◆ WHAT NEEDS TO BE DONE
Please reproduce every line of the entries below, keeping each character, space, and line break as it appears.

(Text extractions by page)
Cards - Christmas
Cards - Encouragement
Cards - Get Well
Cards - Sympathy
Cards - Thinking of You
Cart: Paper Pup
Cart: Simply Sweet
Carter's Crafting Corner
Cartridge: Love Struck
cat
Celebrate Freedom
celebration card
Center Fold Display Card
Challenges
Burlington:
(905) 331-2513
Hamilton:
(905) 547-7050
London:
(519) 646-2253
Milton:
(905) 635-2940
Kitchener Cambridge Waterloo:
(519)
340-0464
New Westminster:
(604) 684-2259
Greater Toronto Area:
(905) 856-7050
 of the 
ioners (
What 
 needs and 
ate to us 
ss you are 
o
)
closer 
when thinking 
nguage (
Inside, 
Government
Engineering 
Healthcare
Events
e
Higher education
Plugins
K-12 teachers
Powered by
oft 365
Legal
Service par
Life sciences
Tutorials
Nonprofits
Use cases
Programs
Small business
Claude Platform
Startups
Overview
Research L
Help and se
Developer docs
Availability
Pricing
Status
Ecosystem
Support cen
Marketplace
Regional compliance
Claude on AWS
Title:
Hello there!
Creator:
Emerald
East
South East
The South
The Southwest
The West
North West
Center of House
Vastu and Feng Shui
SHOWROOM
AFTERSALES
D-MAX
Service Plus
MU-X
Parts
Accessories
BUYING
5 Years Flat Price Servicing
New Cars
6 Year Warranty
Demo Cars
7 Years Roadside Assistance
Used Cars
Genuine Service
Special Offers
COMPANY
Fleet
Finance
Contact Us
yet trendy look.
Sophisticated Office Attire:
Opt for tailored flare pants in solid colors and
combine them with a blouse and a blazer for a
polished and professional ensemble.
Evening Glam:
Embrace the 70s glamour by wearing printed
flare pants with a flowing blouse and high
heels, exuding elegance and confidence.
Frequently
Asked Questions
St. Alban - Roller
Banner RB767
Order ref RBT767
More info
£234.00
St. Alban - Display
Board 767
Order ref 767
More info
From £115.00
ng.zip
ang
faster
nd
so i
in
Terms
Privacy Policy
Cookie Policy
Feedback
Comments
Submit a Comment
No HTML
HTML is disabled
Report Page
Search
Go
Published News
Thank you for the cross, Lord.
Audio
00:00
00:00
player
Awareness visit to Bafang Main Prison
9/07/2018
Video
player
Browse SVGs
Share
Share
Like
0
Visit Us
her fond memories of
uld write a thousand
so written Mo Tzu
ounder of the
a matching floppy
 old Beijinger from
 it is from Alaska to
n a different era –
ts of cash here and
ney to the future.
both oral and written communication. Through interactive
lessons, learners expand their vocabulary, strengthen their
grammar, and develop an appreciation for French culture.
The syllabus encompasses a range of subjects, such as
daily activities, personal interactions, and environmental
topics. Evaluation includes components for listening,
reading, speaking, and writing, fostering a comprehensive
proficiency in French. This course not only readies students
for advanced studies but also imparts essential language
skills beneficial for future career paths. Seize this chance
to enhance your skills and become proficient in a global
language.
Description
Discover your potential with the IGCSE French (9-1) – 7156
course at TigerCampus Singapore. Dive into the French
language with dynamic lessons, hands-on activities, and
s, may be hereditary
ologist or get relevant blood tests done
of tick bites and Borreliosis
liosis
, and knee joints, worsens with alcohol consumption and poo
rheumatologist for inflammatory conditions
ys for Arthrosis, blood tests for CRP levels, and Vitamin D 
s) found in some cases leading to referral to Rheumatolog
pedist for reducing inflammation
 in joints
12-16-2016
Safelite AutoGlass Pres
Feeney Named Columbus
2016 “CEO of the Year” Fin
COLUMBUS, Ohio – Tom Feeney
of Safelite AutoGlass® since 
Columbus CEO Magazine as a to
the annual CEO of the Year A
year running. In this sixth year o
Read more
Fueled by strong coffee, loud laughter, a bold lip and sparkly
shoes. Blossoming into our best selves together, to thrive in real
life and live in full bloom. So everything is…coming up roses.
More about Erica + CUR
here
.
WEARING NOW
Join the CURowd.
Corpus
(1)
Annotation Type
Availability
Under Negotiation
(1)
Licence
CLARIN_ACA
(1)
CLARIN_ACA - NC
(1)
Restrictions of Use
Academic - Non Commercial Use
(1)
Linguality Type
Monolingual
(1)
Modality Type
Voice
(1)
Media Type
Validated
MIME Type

◆ ANSWER FOR THE TASK
Cards - Christmas
Cards - Encouragement
Cards - Get Well
Cards - Sympathy
Cards - Thinking of You
Cart: Paper Pup
Cart: Simply Sweet
Carter's Crafting Corner
Cartridge: Love Struck
cat
Celebrate Freedom
celebration card
Center Fold Display Card
Challenges
Burlington:
(905) 331-2513
Hamilton:
(905) 547-7050
London:
(519) 646-2253
Milton:
(905) 635-2940
Kitchener Cambridge Waterloo:
(519)
340-0464
New Westminster:
(604) 684-2259
Greater Toronto Area:
(905) 856-7050
 of the 
ioners (
What 
 needs and 
ate to us 
ss you are 
o
)
closer 
when thinking 
nguage (
Inside, 
Government
Engineering 
Healthcare
Events
e
Higher education
Plugins
K-12 teachers
Powered by
oft 365
Legal
Service par
Life sciences
Tutorials
Nonprofits
Use cases
Programs
Small business
Claude Platform
Startups
Overview
Research L
Help and se
Developer docs
Availability
Pricing
Status
Ecosystem
Support cen
Marketplace
Regional compliance
Claude on AWS
Title:
Hello there!
Creator:
Emerald
East
South East
The South
The Southwest
The West
North West
Center of House
Vastu and Feng Shui
SHOWROOM
AFTERSALES
D-MAX
Service Plus
MU-X
Parts
Accessories
BUYING
5 Years Flat Price Servicing
New Cars
6 Year Warranty
Demo Cars
7 Years Roadside Assistance
Used Cars
Genuine Service
Special Offers
COMPANY
Fleet
Finance
Contact Us
yet trendy look.
Sophisticated Office Attire:
Opt for tailored flare pants in solid colors and
combine them with a blouse and a blazer for a
polished and professional ensemble.
Evening Glam:
Embrace the 70s glamour by wearing printed
flare pants with a flowing blouse and high
heels, exuding elegance and confidence.
Frequently
Asked Questions
St. Alban - Roller
Banner RB767
Order ref RBT767
More info
£234.00
St. Alban - Display
Board 767
Order ref 767
More info
From £115.00
ng.zip
ang
faster
nd
so i
in
Terms
Privacy Policy
Cookie Policy
Feedback
Comments
Submit a Comment
No HTML
HTML is disabled
Report Page
Search
Go
Published News
Thank you for the cross, Lord.
Audio
00:00
00:00
player
Awareness visit to Bafang Main Prison
9/07/2018
Video
player
Browse SVGs
Share
Share
Like
0
Visit Us
her fond memories of
uld write a thousand
so written Mo Tzu
ounder of the
a matching floppy
 old Beijinger from
 it is from Alaska to
n a different era –
ts of cash here and
ney to the future.
both oral and written communication. Through interactive
lessons, learners expand their vocabulary, strengthen their
grammar, and develop an appreciation for French culture.
The syllabus encompasses a range of subjects, such as
daily activities, personal interactions, and environmental
topics. Evaluation includes components for listening,
reading, speaking, and writing, fostering a comprehensive
proficiency in French. This course not only readies students
for advanced studies but also imparts essential language
skills beneficial for future career paths. Seize this chance
to enhance your skills and become proficient in a global
language.
Description
Discover your potential with the IGCSE French (9-1) – 7156
course at TigerCampus Singapore. Dive into the French
language with dynamic lessons, hands-on activities, and
s, may be hereditary
ologist or get relevant blood tests done
of tick bites and Borreliosis
liosis
, and knee joints, worsens with alcohol consumption and poo
rheumatologist for inflammatory conditions
ys for Arthrosis, blood tests for CRP levels, and Vitamin D 
s) found in some cases leading to referral to Rheumatolog
pedist for reducing inflammation
 in joints
12-16-2016
Safelite AutoGlass Pres
Feeney Named Columbus
2016 “CEO of the Year” Fin
COLUMBUS, Ohio – Tom Feeney
of Safelite AutoGlass® since 
Columbus CEO Magazine as a to
the annual CEO of the Year A
year running. In this sixth year o
Read more
Fueled by strong coffee, loud laughter, a bold lip and sparkly
shoes. Blossoming into our best selves together, to thrive in real
life and live in full bloom. So everything is…coming up roses.
More about Erica + CUR
here
.
WEARING NOW
Join the CURowd.
Corpus
(1)
Annotation Type
Availability
Under Negotiation
(1)
Licence
CLARIN_ACA
(1)
CLARIN_ACA - NC
(1)
Restrictions of Use
Academic - Non Commercial Use
(1)
Linguality Type
Monolingual
(1)
Modality Type
Voice
(1)
Media Type
Validated
MIME Type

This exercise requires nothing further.